• _TEXT EXCERPT_
Help new contributors by providing some advice about line-wrapping; the
advice basically boils down to "use 80-characters minus some slop as a
rule of thumb", but also "use common sense", and "avoid gratuitous
rewrapping".
Signed-off-by: Wincent Colaiuta <win@xxxxxxxxxxx>
---
The advice is based on the following post by Junio:
El 14/11/2007, a las 10:27, Junio C Hamano escribió:
I did not mean to say 70 was the official limit. Indeed, there
is no hard official limit (and there shouldn't be any "hard"
limit). But 70 should certainly be lower than the limit anybody
around here would want to impose, and that was why I said 70.
Some considerations:
- Many of us read the unformatted ASCII version, as AsciiDoc
was designed to be very readable, and mixing excessively long
and short lines will make the document harder to read.
- We tend to exchange patches over e-mail and assume everybody
has at least 80-column wide terminals, so although we say a
line should be less than 80-chars, in practice the limit is
somewhat lower. to accomodate diff change marks [-+ ] and
quoting ">> " in e-mails.
- But "80-chars minus a bit of slop" is not a very hard limit.
Please apply some common sense to decide when to re-wrap and
when not to within these constraints.
I also whipped up this quick Ruby script to print a histogram of line
widths in the tree. You would run it like this to get a feel for the
typical line lengths of the different types of file in the tree:
check-column-widths.rb *.c *.h
check-column-widths.rb *.sh
check-column-widths.rb *.perl
check-column-widths.rb Documentation/*.txt
A statistician could probably make some interesting comments about the
results, but the basic trend is that, while there are plenty of
examples of isolated long lines in the source tree (the longest is a
287-character line in one of the perl scripts), the frequency starts
to drop off pretty rapidly once you pass 70 columns and start climbing
towards 80.
#!/usr/bin/env ruby
extensions = {}
# count frequency of line widths
ARGV.each do |arg|
f = File.new arg
extname = File.extname arg
unless file_type = extensions[extname]
extensions[extname] = file_type = {}
end
f.readlines.each do |line|
len = line.chomp.length
count = (file_type[len] or 0)
file_type[len] = count + 1
end
end
# print results
extensions.each do |file_type, frequencies|
puts "Frequencies for #{file_type} files"

• _DATASET CONTENT_
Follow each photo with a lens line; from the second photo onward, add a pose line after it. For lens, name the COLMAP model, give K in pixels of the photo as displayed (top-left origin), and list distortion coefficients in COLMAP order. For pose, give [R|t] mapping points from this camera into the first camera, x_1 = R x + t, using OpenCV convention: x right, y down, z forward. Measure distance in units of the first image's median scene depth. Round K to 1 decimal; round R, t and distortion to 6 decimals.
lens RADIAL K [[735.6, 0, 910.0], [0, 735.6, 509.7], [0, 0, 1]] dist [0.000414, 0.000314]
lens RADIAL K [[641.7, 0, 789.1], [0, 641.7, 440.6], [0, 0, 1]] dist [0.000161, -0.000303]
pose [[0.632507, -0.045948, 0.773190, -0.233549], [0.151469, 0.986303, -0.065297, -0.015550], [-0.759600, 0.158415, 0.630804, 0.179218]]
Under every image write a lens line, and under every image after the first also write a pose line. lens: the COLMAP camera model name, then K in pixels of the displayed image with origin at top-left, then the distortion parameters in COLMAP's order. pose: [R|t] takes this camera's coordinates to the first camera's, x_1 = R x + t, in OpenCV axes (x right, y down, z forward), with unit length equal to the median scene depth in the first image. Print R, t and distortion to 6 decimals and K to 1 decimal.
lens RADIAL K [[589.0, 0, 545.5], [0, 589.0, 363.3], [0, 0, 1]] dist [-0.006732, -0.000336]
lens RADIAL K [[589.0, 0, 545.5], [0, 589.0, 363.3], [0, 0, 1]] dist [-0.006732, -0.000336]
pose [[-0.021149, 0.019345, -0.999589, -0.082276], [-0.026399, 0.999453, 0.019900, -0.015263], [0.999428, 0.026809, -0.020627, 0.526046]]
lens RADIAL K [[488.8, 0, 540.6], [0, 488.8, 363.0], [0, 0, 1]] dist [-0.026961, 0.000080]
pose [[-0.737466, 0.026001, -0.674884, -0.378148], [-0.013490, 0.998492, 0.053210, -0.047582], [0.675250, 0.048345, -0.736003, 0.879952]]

• _WHAT TO WORK ON_
a - Answer these questions about the line-wrapping text.
(i) Which number did Junio say he did not mean as the official limit?
(ii) What width of terminal does the text say everybody is assumed to have at least?
(iii) How long is the longest line in the source tree, and in what kind of file is it found?
b - Carry on the line-wrapping text after its final line.

• _REPLIES_
a -
(i) 70
(ii) 80 columns
(iii) 287 characters, in one of the perl scripts

b -
# find longest line, most frequent line width, total line count
longest = frequencies.max { |a, b| a[0] <=> b[0] }[0]
most_frequent = frequencies.max { |a, b| a[1] <=> b[1] }[1]
total_lines = frequencies.inject(0) { |sum, a| sum + a[1] }
# draw histogram
for i in 0..longest
next if frequencies[i].nil?
puts "%4d [%4d]: %s" % [i, frequencies[i], '.' * (frequencies[i]
* 60 / most_frequent)]
end
puts "Maximum length: #{longest}"
puts " Total lines: #{total_lines}"
end
Documentation/CodingGuidelines | 22 ++++++++++++++++++++++
1 files changed, 22 insertions(+), 0 deletions(-)
diff --git a/Documentation/CodingGuidelines b/Documentation/
CodingGuidelines
index 3b042db..3fd698e 100644
--- a/Documentation/CodingGuidelines
+++ b/Documentation/CodingGuidelines
@@ -110,3 +110,25 @@ For C programs:
used in the git core command set (unless your command is clearly
separate from it, such as an importer to convert random-scm-X
repositories to git).
+
+Line wrapping:
+
+ - While there are no official hard limits for line wrapping, we
+ generally try to keep shell scripts, C source files and AsciiDoc
+ documentation within the range of "80-characters minus some
+ slop".
+
+ - We assume that everyone has terminals that are at least 80
+ columns wide.
+
+ - In practice, we try to keep lines somewhat narrower than 80
+ columns to accommodate diff change marks [-+ ] and quoting ">> "
+ in emails.
+
+ - In the case of documentation, mixing excessively long and short
+ lines may make the AsciiDoc source harder to read, so try to
+ keep line lengths consistent.
+
+ - When submitting patches use common sense to decide whether to
+ rewrap, avoiding gratuitous changes.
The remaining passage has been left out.